Ceci est un plaidoyer en faveur d’une meilleure place des femmes dans la société africaine.

Moins de trois semaines après la célébration de la Journée Internationale de la Femme, et alors que je termine un ouvrage passionnant intitulé La mutation des femmes Chinoises au XXème siècle, la question s’impose : où se situe la femme africaine, quant à elle, sur l’échelle du progrès social ? Le contraste est en effet saisissant : dans les sociétés machos patriarcales africaines (et en particulier la camerounaise, celle que je connais le moins mal mieux), force est de constater que le fossé demeure entre les genres.

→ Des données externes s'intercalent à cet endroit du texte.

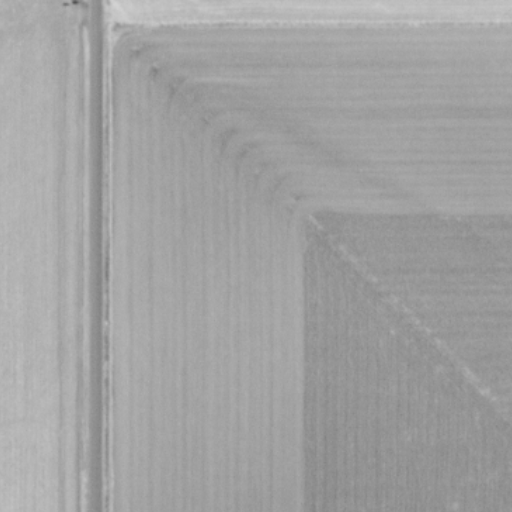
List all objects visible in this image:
road: (93, 256)
crop: (255, 256)
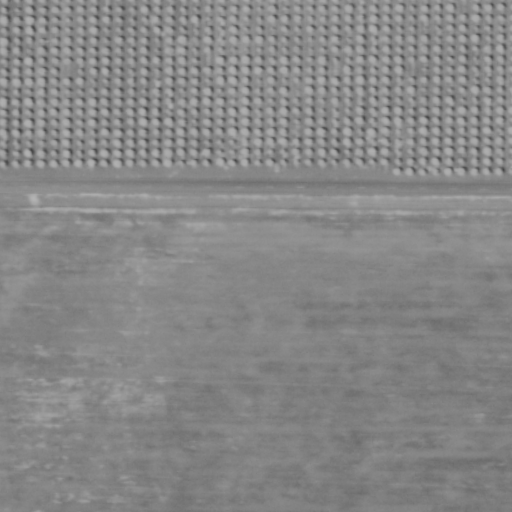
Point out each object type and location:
crop: (256, 98)
road: (256, 176)
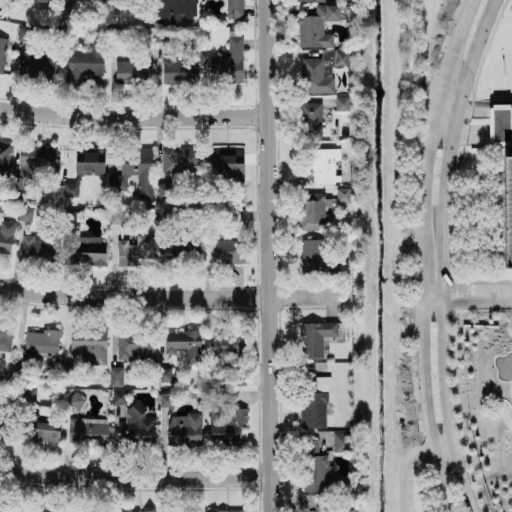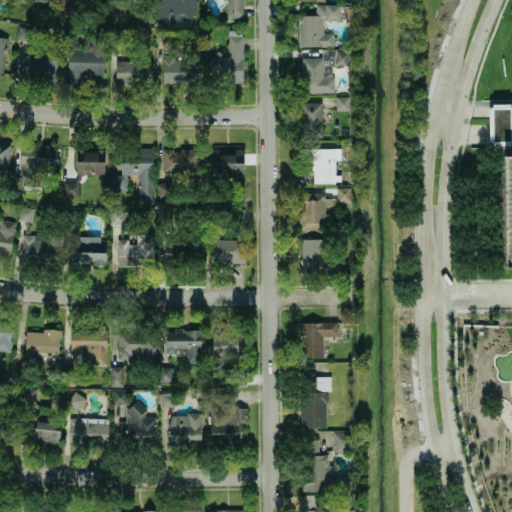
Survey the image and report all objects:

Genre : traditionnellement, la femme africaine a toujours été le pilier du foyer, levée à l’aurore pour le travail des champs, couchée tardivement après avoir assuré l’éducation des plus petits. Cela ne constituera pas un argument, mais de ma propre expérience, ma grand-mère maternelle a élevé seule (après la disparition prématurée de mon grand-père) neuf enfants, tout en dirigeant d’une main ferme sa florissante entreprise. Je ne peux qu’imaginer les obstacles qui se sont imposés à elle dans les années 60, au sein d’un pays tout juste décolonisé et encore enraciné dans des coutumes discriminatoires à l’égard de la gente féminine.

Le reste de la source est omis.